Aktivist Dilek Tekocak da yaptığı açıklamada, "Hazırsa hemen diğer gemiye geçebilirim. Surda bir gedik açtık. İsrail sonunun başlangıcını getirdi. Bundan sonra filolar durmayacak. Biz onların imajının yıkıldığını gördük. Çok yakında İsrail'in yıkıldığını göreceğiz. Fransa milletvekili ile aynı koğuştaydık, aynı gemide geldik. Benim başörtümü vermek istemediklerinde 'ben bu faşizmi herkese anlatacağım' dedi. 3 gün boyunca su vermediler bize. Verdikleri yiyecekleri söylesem gülerler. 15 kişilik koğuşa bir tabak biber doğrayıp biraz da yoğurt verdiler. Sanırım dalga geçmek için yaptılar. Aç bıraktılar, susuz bıraktılar. İsrail milletvekili Ben Gvir geldi. Kendi askerlerinin onların yolunu gözlediğinden bahsettik. Biz onu konuşturmadık, protesto ettik. Protestolardan sonra dozunu artırdılar. Belki o protestolar olmasaydı daha farklı davranacaklardı Avrupa'dan vekiller olduğu için" diye konuştu.
Aktivistlerin yakınları da sevdiklerine kavuşmak için İstanbul Havalimanı'na geldi.
RAMON HAVALİMANI'NDAN HAVALANDI
Aktivistleri taşıyan uçak İstanbula gelmek üzere Eilat kentine bağlı Ramon Havalimanı apronundan havalandı.
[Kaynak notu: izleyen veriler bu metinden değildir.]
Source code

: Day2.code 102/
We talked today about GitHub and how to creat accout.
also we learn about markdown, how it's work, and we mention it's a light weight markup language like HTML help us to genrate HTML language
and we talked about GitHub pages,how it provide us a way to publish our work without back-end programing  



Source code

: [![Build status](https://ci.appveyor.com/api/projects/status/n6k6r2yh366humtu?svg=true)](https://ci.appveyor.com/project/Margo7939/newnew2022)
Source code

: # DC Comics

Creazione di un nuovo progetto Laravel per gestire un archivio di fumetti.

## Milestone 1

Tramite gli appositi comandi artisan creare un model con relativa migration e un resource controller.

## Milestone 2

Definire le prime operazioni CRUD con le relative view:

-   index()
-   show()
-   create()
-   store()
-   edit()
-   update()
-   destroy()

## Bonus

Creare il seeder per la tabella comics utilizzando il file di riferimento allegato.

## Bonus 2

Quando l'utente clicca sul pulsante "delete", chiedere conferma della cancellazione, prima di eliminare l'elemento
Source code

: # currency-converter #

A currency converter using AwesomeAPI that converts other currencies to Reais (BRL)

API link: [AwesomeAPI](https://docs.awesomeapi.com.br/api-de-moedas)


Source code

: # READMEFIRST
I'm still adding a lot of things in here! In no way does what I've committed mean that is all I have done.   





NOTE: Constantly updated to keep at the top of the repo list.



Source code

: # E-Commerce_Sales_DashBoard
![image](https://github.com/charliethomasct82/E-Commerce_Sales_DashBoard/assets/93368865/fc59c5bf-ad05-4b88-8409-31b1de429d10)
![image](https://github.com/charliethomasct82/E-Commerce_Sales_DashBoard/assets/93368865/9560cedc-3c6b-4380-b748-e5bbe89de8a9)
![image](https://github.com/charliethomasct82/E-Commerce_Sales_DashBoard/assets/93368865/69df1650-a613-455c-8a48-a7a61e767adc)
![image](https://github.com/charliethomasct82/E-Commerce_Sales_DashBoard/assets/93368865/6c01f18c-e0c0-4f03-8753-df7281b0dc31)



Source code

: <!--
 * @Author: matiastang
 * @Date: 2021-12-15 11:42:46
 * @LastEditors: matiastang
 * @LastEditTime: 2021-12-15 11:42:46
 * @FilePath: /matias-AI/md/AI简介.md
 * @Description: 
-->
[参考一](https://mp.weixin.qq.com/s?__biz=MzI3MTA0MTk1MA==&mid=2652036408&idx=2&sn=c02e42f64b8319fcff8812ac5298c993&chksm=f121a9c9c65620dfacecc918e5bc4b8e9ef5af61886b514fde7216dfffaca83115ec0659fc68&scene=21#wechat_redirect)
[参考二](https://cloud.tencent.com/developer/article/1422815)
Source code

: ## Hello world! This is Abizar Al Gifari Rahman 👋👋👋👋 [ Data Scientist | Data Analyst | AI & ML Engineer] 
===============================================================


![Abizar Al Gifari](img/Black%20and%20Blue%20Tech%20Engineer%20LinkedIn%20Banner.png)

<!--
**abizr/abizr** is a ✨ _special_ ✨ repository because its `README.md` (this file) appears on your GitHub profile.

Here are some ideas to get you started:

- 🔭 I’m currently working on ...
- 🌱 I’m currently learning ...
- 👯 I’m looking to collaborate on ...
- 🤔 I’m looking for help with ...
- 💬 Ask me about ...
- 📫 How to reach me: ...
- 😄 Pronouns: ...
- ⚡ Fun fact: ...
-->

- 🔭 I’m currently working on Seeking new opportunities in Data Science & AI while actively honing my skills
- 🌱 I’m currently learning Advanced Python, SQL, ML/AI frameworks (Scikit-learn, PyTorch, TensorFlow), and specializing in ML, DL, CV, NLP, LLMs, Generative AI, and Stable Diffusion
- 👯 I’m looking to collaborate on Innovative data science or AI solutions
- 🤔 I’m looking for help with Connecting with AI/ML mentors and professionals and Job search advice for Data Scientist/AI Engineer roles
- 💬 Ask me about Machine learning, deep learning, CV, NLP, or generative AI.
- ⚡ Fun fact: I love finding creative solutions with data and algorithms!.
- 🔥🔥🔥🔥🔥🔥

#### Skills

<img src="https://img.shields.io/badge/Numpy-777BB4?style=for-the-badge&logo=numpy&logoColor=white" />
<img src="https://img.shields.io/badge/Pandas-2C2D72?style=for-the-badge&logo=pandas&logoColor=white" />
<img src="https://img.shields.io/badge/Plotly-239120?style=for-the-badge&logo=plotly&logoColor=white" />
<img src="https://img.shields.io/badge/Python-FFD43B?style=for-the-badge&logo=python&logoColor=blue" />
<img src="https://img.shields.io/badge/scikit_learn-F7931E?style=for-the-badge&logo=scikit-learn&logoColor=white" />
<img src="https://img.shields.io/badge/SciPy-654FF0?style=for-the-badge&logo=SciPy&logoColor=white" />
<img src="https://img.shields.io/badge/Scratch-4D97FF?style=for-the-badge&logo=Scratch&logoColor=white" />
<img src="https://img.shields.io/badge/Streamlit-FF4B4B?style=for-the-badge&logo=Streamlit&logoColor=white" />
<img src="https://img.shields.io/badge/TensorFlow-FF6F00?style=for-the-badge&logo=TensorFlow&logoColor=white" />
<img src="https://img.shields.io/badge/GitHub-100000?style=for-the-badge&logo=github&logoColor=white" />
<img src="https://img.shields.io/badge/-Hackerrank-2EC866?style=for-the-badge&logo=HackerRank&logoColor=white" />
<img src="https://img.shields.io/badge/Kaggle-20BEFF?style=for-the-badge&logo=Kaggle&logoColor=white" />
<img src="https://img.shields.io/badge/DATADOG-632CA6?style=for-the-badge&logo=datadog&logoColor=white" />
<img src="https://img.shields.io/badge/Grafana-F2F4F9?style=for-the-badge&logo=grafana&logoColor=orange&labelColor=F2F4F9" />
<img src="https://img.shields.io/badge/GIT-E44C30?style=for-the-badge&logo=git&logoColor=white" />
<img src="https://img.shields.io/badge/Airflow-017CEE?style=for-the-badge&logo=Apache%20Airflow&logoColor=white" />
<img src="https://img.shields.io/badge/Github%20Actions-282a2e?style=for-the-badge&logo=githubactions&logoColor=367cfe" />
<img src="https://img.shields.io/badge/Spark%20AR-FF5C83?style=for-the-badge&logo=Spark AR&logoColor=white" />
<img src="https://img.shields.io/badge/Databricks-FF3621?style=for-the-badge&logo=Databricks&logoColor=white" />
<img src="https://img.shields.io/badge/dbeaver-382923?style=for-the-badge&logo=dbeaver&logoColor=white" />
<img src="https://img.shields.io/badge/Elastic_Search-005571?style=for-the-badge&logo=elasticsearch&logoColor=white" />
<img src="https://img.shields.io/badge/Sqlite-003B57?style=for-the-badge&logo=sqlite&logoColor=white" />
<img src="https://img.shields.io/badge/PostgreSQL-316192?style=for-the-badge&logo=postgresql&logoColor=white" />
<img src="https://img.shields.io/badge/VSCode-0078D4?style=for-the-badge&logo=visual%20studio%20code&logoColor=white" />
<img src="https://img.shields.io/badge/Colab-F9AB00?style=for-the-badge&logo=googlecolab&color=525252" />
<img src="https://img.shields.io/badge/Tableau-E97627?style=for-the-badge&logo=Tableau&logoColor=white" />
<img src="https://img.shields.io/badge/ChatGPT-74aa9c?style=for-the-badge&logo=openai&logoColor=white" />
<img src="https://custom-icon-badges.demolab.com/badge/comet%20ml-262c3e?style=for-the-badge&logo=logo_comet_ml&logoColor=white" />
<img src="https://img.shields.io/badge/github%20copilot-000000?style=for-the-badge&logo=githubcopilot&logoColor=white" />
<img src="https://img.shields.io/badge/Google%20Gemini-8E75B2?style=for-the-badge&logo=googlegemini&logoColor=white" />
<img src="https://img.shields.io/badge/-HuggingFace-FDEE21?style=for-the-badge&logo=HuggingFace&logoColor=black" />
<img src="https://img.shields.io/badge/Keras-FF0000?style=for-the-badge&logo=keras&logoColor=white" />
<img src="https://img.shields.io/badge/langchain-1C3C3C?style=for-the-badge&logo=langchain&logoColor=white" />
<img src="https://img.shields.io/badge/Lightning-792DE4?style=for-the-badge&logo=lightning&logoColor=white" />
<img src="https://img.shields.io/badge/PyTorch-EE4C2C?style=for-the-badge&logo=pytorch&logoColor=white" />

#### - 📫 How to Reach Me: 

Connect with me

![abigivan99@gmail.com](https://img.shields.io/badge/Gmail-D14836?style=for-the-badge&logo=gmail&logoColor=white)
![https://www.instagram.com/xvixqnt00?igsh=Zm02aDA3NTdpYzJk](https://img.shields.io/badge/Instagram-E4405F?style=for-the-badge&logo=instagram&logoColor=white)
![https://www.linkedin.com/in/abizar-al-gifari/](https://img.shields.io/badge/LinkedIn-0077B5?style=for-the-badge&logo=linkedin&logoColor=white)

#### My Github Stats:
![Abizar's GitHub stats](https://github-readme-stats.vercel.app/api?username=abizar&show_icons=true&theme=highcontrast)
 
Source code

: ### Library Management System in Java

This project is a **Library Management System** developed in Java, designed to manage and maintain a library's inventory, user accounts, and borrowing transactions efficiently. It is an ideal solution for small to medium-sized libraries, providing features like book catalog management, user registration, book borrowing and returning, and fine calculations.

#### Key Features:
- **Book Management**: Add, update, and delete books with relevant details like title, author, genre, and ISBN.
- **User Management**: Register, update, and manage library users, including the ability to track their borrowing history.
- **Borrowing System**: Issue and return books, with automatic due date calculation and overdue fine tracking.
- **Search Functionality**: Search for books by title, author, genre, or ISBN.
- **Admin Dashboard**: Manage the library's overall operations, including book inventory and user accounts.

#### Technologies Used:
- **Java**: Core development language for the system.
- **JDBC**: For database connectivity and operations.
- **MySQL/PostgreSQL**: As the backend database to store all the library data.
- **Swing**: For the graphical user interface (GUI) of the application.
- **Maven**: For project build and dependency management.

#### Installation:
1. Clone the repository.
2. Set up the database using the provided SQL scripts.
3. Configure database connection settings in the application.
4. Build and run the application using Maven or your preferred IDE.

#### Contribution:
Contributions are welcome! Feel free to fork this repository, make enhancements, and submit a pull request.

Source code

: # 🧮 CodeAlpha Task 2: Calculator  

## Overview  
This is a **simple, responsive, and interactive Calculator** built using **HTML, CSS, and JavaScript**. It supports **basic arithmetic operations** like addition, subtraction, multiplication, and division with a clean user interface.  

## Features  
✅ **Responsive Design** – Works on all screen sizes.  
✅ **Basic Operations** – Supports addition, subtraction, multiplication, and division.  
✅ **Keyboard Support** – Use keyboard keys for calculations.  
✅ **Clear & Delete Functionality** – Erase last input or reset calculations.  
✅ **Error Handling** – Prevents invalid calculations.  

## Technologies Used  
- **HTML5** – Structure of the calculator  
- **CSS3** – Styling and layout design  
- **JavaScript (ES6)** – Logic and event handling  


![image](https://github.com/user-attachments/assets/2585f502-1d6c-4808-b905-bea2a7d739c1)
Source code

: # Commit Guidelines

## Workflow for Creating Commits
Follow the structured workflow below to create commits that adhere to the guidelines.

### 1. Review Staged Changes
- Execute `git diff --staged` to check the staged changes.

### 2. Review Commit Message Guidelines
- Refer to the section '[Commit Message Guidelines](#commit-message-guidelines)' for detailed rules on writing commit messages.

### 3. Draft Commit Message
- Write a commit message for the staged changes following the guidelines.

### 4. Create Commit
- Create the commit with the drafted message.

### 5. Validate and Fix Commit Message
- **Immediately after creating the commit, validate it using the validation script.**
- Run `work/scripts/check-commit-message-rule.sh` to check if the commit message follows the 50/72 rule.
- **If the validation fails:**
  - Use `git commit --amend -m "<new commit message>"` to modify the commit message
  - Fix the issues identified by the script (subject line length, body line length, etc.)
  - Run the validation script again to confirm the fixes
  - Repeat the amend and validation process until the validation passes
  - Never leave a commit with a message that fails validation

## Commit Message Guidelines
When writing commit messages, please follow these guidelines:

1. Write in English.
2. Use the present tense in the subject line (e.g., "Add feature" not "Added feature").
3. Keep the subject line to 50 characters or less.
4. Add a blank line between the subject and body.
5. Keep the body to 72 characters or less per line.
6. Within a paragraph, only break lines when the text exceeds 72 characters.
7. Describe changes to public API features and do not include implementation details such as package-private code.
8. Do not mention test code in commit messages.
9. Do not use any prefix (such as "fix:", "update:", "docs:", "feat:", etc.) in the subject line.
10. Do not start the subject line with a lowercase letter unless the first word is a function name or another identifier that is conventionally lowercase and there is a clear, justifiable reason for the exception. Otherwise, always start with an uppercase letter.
THY'nin TK6920 sefer sayılı uçağın, 36'sı Türk 137 aktivistin Türkiye yolunda olduğu bildirildi.
Dışişleri Bakanlığı kaynakları tarafından yapılan açıklamada, "Vatandaşlarımızı ve üçüncü ülke uyrukluları taşıyan uçak, İstanbul'a gelmek üzere havalanmıştır. Uçağın, TSİ 15.40 civarında iniş yapması beklenmektedir. Uçakta, 36'sı Türk vatandaşı 137 filo katılımcısı bulunmaktadır." ifadeleri kullanıldı.